Le prix Nobel de chimie 2016, attribué mercredi, a récompensé trois chercheurs, dont un Français, pour leurs travaux sur la «conception et synthèse de machines moléculaires». Un exploit technique plein de promesses et riche en applications potentielles. Les vainqueurs sont Jean-Pierre Sauvage, chimiste français enseignant à l’université de Strasbourg, James Fraser Stoddart, chercheur écossais désormais installé aux Etats-Unis, et Bernard Feringa, chimiste néerlandais.
Jean-Pierre Sauvage a posé les premières pierres en 1983, en imbriquant deux molécules circulaires pour former une chaîne, appelée caténane. Ce n’est pas une structure naturelle, car les molécules préfèrent d’habitude se coller entre elles, et il faut forcer sa création en laboratoire.

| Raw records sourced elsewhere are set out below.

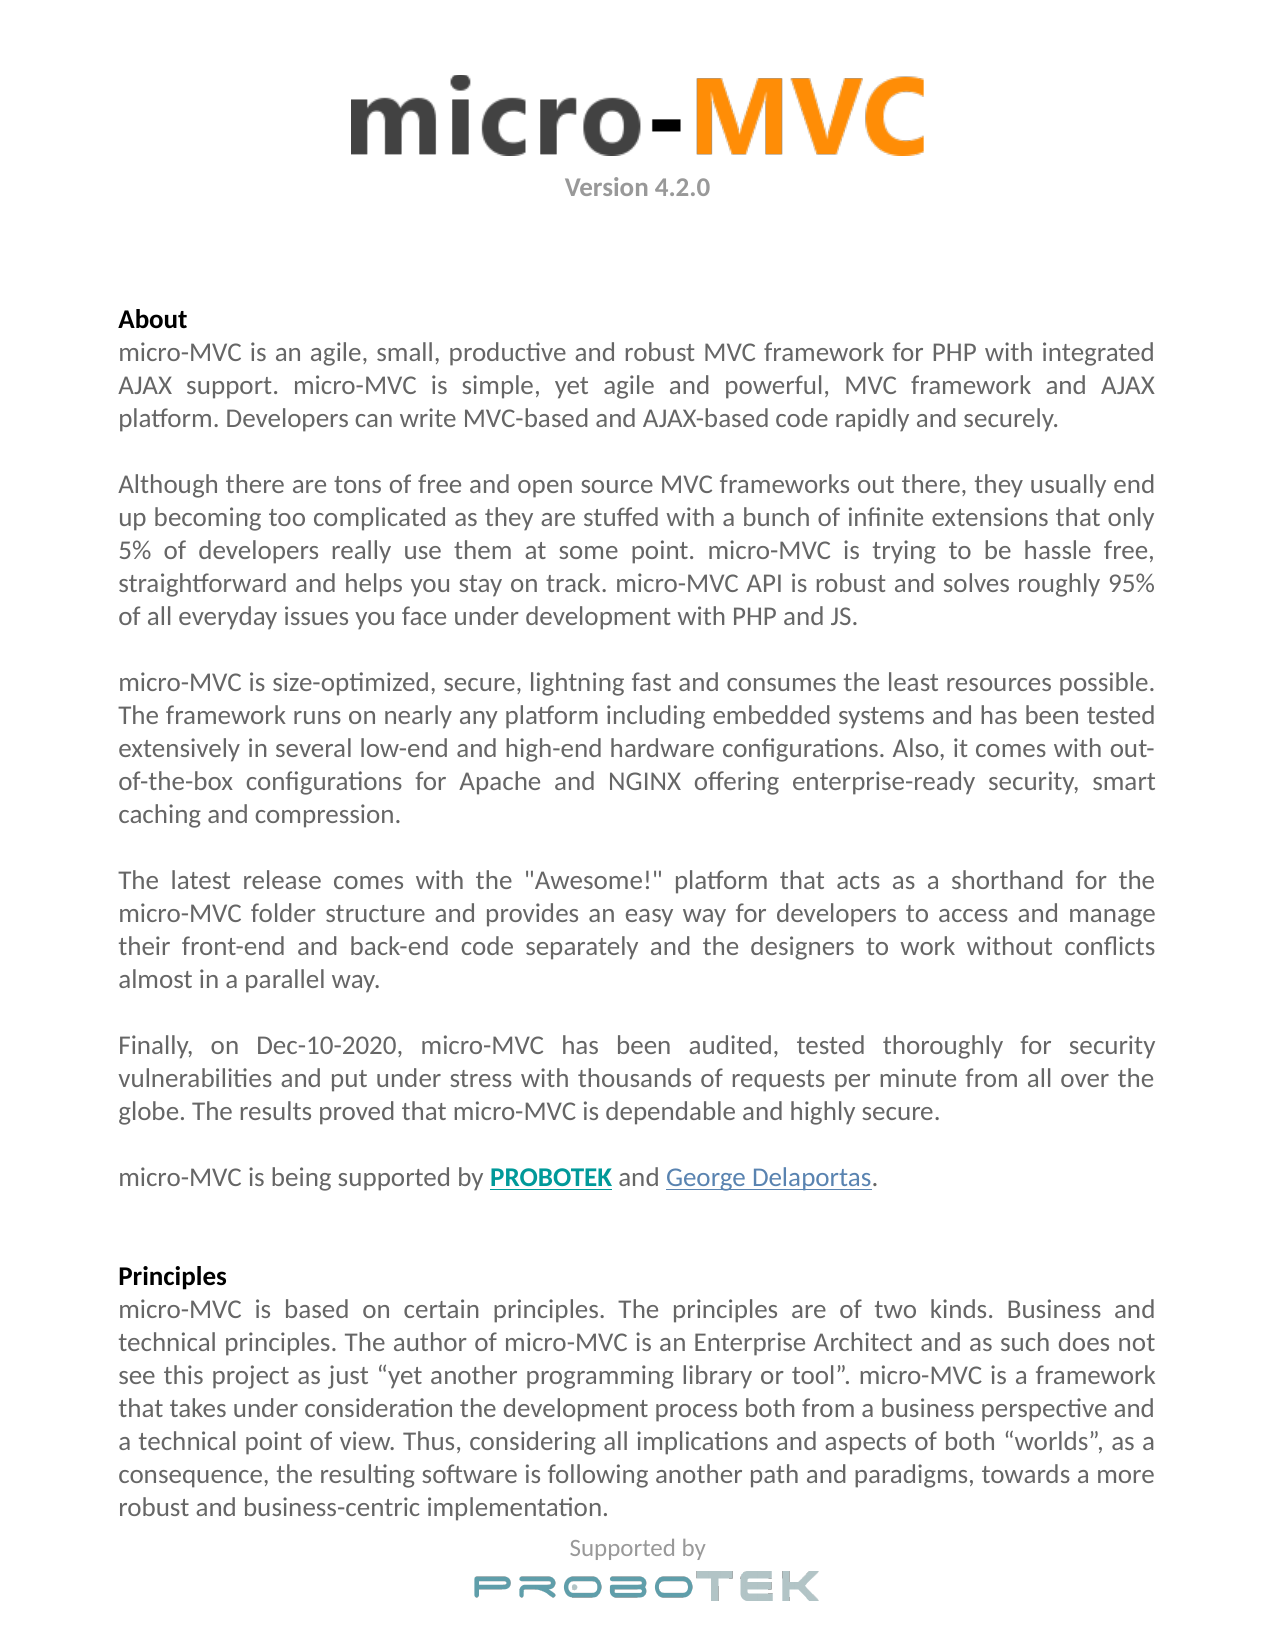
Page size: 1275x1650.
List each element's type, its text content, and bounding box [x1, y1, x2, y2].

text micro-MVC is an agile, small, productive and robust MVC framework for PHP with integrated AJAX support. micro-MVC is simple, yet agile and powerful, MVC framework and AJAX platform. Developers can write MVC-based and AJAX-based code rapidly and securely. [118, 335, 1157, 434]
text micro-MVC is size-optimized, secure, lightning fast and consumes the least resources possible. The framework runs on nearly any platform including embedded systems and has been tested extensively in several low-end and high-end hardware configurations. Also, it comes with out-of-the-box configurations for Apache and NGINX offering enterprise-ready security, smart caching and compression. [118, 665, 1157, 830]
text Although there are tons of free and open source MVC frameworks out there, they usually end up becoming too complicated as they are stuffed with a bunch of infinite extensions that only 5% of developers really use them at some point. micro-MVC is trying to be hassle free, straightforward and helps you stay on track. micro-MVC API is robust and solves roughly 95% of all everyday issues you face under development with PHP and JS. [118, 467, 1157, 632]
text Finally, on Dec-10-2020, micro-MVC has been audited, tested thoroughly for security vulnerabilities and put under stress with thousands of requests per minute from all over the globe. The results proved that micro-MVC is dependable and highly secure. [118, 1028, 1157, 1127]
text Version 4.2.0 [118, 170, 1157, 203]
text micro-MVC is being supported by PROBOTEK and George Delaportas. [118, 1160, 1157, 1193]
text Principles [118, 1259, 1157, 1292]
text micro-MVC is based on certain principles. The principles are of two kinds. Business and technical principles. The author of micro-MVC is an Enterprise Architect and as such does not see this project as just “yet another programming library or tool”. micro-MVC is a framework that takes under consideration the development process both from a business perspective and a technical point of view. Thus, considering all implications and aspects of both “worlds”, as a consequence, the resulting software is following another path and paradigms, towards a more robust and business-centric implementation. [118, 1292, 1157, 1524]
text The latest release comes with the "Awesome!" platform that acts as a shorthand for the micro-MVC folder structure and provides an easy way for developers to access and manage their front-end and back-end code separately and the designers to work without conflicts almost in a parallel way. [118, 863, 1157, 995]
text About [118, 302, 1157, 335]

La deuxième étape de l’histoire des nanomachines est arrivée en 1991, quand James Fraser Stoddart a fabriqué un rotaxane, petit mécanisme composé d’une roue pouvant se déplacer le long d’un axe. C’est la base d’un long travail qui lui permet aujourd’hui de fabriquer des nano-ascenseurs fonctionnels, avec une molécule qui monte et qui descend d’un «étage» à l’autre sur commande. Dans une autre catégorie de mouvements, Jean-Pierre Sauvage a aussi imité à l’échelle du nanomètre l’extension et la contraction des muscles.
Quant à Bernard Feringa, il est «la première personne à avoir développé un moteur moléculaire» en 1999, sous la forme d'un axe moléculaire capable de tourner continuellement dans la même direction… Ce moteur est désormais assez puissant pour sa taille : Feringa a fait tourner un cylindre de verre 10 000 fois plus gros que le nano-moteur…
Ces machines auront nombre d'applications en médecine, expliquait ce matin Feringa, joint par téléphone lors de la cérémonie du Nobel : «Imaginez des minuscules robots que les médecins du futur pourront injecter dans nos veines, et qui partiront à la recherche d'une cellule cancéreuse…» Les moteurs moléculaires en sont «au même stade que les moteurs électriques dans les années 1830, estime l'Académie. Les scientifiques bricolaient des manivelles et des roues, sans s'imaginer que ça nous mènerait aux trains électriques, aux machines à laver, aux ventilateurs et aux robots de cuisine.»